The copy you print must match the listing exactly, with its pictures removed.
++++++++++
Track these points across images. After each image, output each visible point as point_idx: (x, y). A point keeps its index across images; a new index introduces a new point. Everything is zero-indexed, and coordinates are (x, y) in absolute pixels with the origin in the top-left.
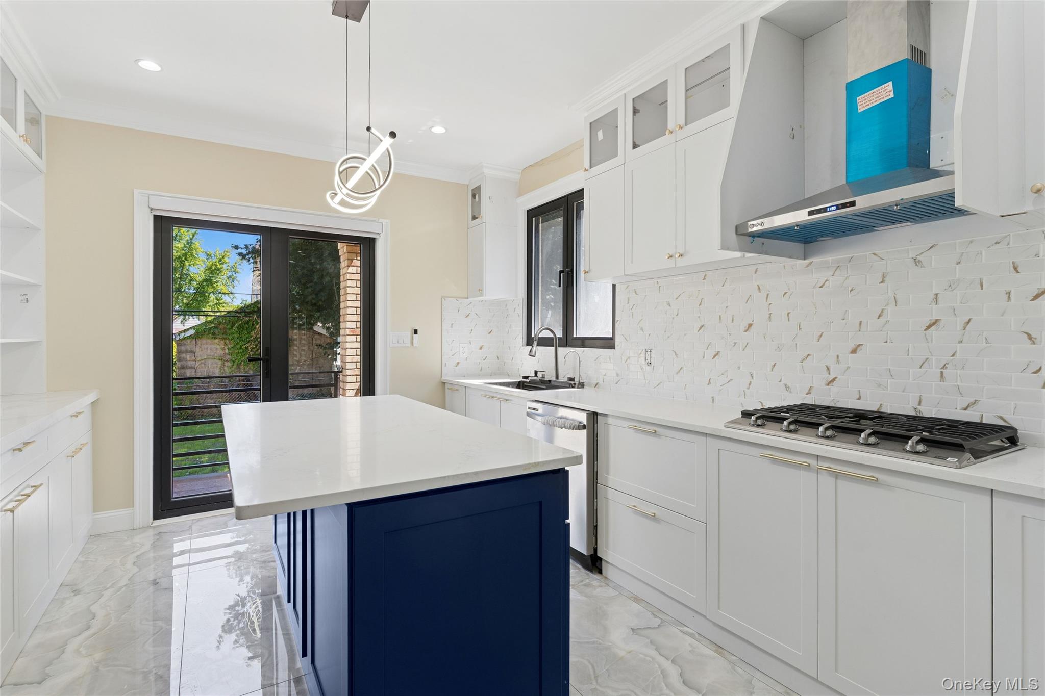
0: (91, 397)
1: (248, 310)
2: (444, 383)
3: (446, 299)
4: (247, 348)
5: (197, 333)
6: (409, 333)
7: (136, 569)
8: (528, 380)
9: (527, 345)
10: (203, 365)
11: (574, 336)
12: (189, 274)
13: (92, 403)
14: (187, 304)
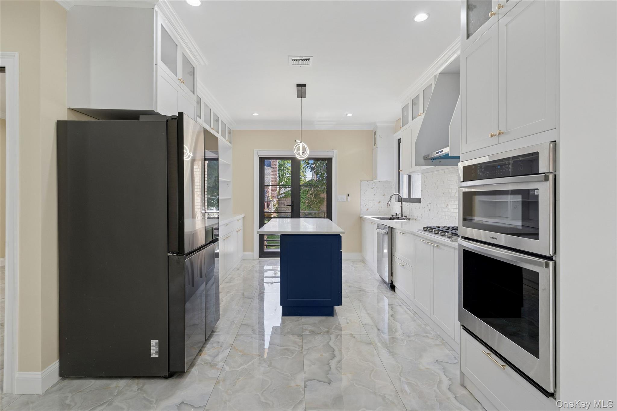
++++++++++
### ANSWER SPACE
Track these points across images. After each image, output each visible point as point_idx: (x, y). A point keeps its index across images; a new index introduces a new point. Everything is zero-indexed, and coordinates are (x, y) in absolute pixels with the origin in the top-left.
0: (91, 397)
1: (248, 310)
2: (444, 383)
3: (446, 299)
4: (247, 348)
5: (197, 333)
6: (409, 333)
7: (136, 569)
8: (528, 380)
9: (527, 345)
10: (203, 365)
11: (574, 336)
12: (189, 274)
13: (92, 403)
14: (187, 304)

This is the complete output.